← Back to Intel
Markets June 8, 2026

FT Puts AI Disruption and the Iran War on the Same PE Slump Bill. Cooling Sits Inside Both Risk Factors.

The Financial Times' read on the private equity slowdown is the broader of the two majors covering it this week. The piece puts global private equity buyouts at roughly $172 billion in the first quarter of 2026, a 36 percent drop quarter over quarter, with exits down by about a third in the same window. The named drivers are AI disruption fears and the Iran conflict, treated as compound pressure on the dealmaking environment rather than two separate stories.

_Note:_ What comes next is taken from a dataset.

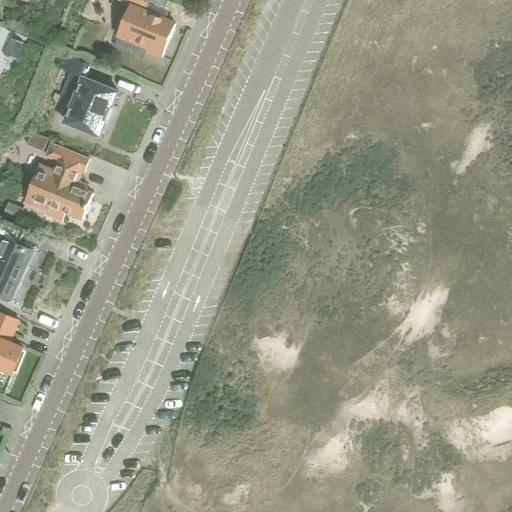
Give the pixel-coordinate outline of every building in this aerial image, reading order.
[(123,0),(127,1),(126,3),(131,5),(119,35),(149,48),(148,52),(163,58),(177,24),(145,11),(149,0),(123,0)] [(24,42),(11,37),(4,55),(17,60),(24,42)] [(91,65),(78,59),(67,55),(61,68),(72,73),(63,95),(75,100),(67,122),(102,137),(120,92),(86,78),(91,65)] [(32,133),(27,144),(44,151),(49,139),(32,133)] [(91,159),(52,143),(51,143),(47,155),(59,160),(55,169),(41,163),(25,202),(48,211),(46,214),(63,221),(67,212),(84,219),(95,193),(87,190),(88,188),(78,184),(84,170),(86,171),(91,159)] [(20,220),(24,209),(9,203),(5,214),(20,220)] [(0,292),(16,300),(36,252),(20,245),(26,229),(0,217),(0,292)] [(0,366),(14,372),(24,348),(11,342),(20,320),(0,311),(0,366)]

The AI Disruption Half is the Cooling-Adjacent Half

The FT frames the AI disruption pressure as a dealmaker problem. Buyers cannot agree on future cash flows when the underlying question, whether a software product is AI-native or AI-vulnerable, is unresolved at the time of purchase. That same uncertainty propagates into hardware infrastructure. Cooling vendors selling into hyperscale customers face a smaller version of the same question. If the workload mix at the buyer shifts harder toward inference and away from training, the rack density profile changes, and the cooling spec changes with it. The Intel Crescent Island air-cooled inference platform is the most visible expression of that uncertainty in product form.

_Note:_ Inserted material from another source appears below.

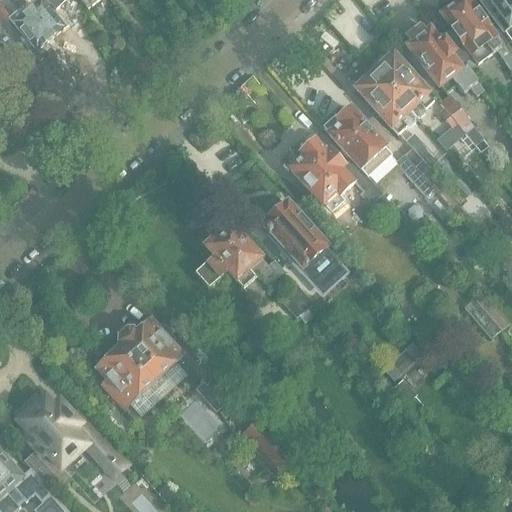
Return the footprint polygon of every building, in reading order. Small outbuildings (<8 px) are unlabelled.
[(21,13),(10,22),(26,43),(23,46),(32,57),(68,28),(60,17),(56,20),(47,8),(50,6),(55,12),(69,0),(11,0),(21,13)] [(82,0),(87,5),(90,9),(89,10),(91,13),(92,12),(95,10),(93,8),(102,0),(82,0)] [(511,0),(479,0),(506,36),(507,35),(511,41),(511,0)] [(466,1),(458,8),(452,1),(439,11),(444,18),(453,30),(479,64),(496,51),(511,71),(511,50),(506,44),(501,47),(466,1)] [(427,36),(422,29),(408,39),(413,46),(412,47),(411,52),(438,87),(440,86),(446,94),(455,87),(464,98),(471,93),(477,100),(485,94),(467,70),(463,73),(452,59),(457,56),(442,37),(437,40),(434,35),(429,34),(427,36)] [(10,51),(2,57),(8,64),(15,58),(10,51)] [(0,78),(12,70),(8,64),(2,57),(0,54),(0,78)] [(378,73),(375,76),(410,114),(417,121),(420,121),(426,116),(426,113),(435,105),(393,59),(386,66),(382,66),(379,70),(378,73)] [(364,86),(356,93),(415,157),(416,156),(418,154),(419,153),(422,151),(409,136),(406,139),(402,134),(406,130),(409,130),(415,125),(415,122),(409,115),(410,114),(375,76),(372,78),(368,79),(365,82),(364,86)] [(450,97),(441,104),(446,109),(467,135),(474,129),(455,104),(450,97)] [(460,140),(467,135),(446,109),(444,110),(439,114),(460,140)] [(336,119),(324,130),(353,162),(368,179),(392,157),(351,112),(339,122),(336,119)] [(332,154),(328,158),(315,144),(301,156),(305,160),(291,172),(332,217),(345,205),(349,209),(361,198),(370,209),(376,204),(386,216),(394,208),(368,179),(352,162),(349,164),(345,168),(332,154)] [(404,158),(395,166),(426,200),(434,193),(435,192),(404,158)] [(434,193),(426,200),(424,201),(448,228),(458,219),(434,193)] [(277,208),(260,223),(263,227),(262,228),(267,233),(265,235),(270,240),(272,239),(282,250),(280,252),(302,277),(304,275),(318,290),(343,268),(335,259),(340,254),(298,206),(292,211),(287,206),(280,212),(277,208)] [(502,332),(510,326),(484,296),(476,302),(502,332)] [(489,340),(499,331),(472,301),(462,310),(489,340)] [(184,359),(155,326),(152,323),(137,337),(134,335),(128,335),(121,342),(119,348),(122,351),(98,372),(108,385),(103,389),(125,413),(127,411),(137,422),(183,381),(173,369),(184,359)] [(459,358),(447,370),(464,388),(477,377),(459,358)] [(416,399),(418,397),(403,381),(391,393),(390,393),(400,404),(401,404),(413,417),(423,407),(416,399)] [(195,392),(200,398),(209,390),(204,384),(195,392)] [(27,417),(20,424),(32,438),(28,441),(44,458),(48,455),(62,470),(82,451),(88,446),(107,467),(111,464),(112,466),(116,462),(115,461),(120,457),(79,411),(73,418),(66,410),(60,404),(54,410),(46,401),(38,407),(36,404),(24,414),(27,417)] [(275,481),(293,465),(256,424),(239,439),(275,481)] [(0,511),(15,511),(33,496),(40,504),(32,511),(65,511),(45,489),(30,473),(21,481),(0,457),(0,511)] [(37,460),(27,469),(30,473),(45,489),(55,479),(37,460)] [(489,492),(489,496),(493,501),(501,493),(497,489),(492,489),(489,492)]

The Iran War Half is the Other Half of Site Selection

We covered the geopolitical risk premium when Iranian drone strikes against Gulf data centers landed earlier this spring. The FT treats the same conflict here as a funds-flow pressure. Funds are slower to commit when the macro framing includes regional war. The cooling industry's sensitivity is two-sided. New Middle East capacity competes for the same vendor production lines as US and European capacity, and any slowdown in Middle East commitments frees up vendor capacity for elsewhere. A speedup in the conflict produces the opposite, with regional insurance and security costs flowing through to project budgets.

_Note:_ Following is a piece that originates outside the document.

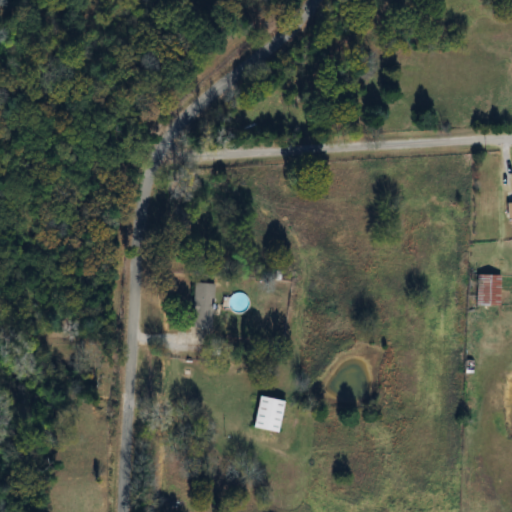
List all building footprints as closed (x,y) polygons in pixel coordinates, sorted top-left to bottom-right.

What Tech Buyout Specifics Say About the Cooling Pipeline

The FT cites global tech buyout value at roughly $9.3 billion across April and May 2026 combined, which is well below the historical run rate. That number is a useful temperature reading for the cooling vendor base contemplating its own sponsor-backed sale. Bloomberg reads the same data as a 70 percent plunge in tech deal value. Both framings point to the same procurement read: strategic buyers like Vertiv, Schneider, and Eaton have more leverage in the next twelve months than they did in the prior twelve, and cooling vendors looking for an exit should plan for a tighter, slower market.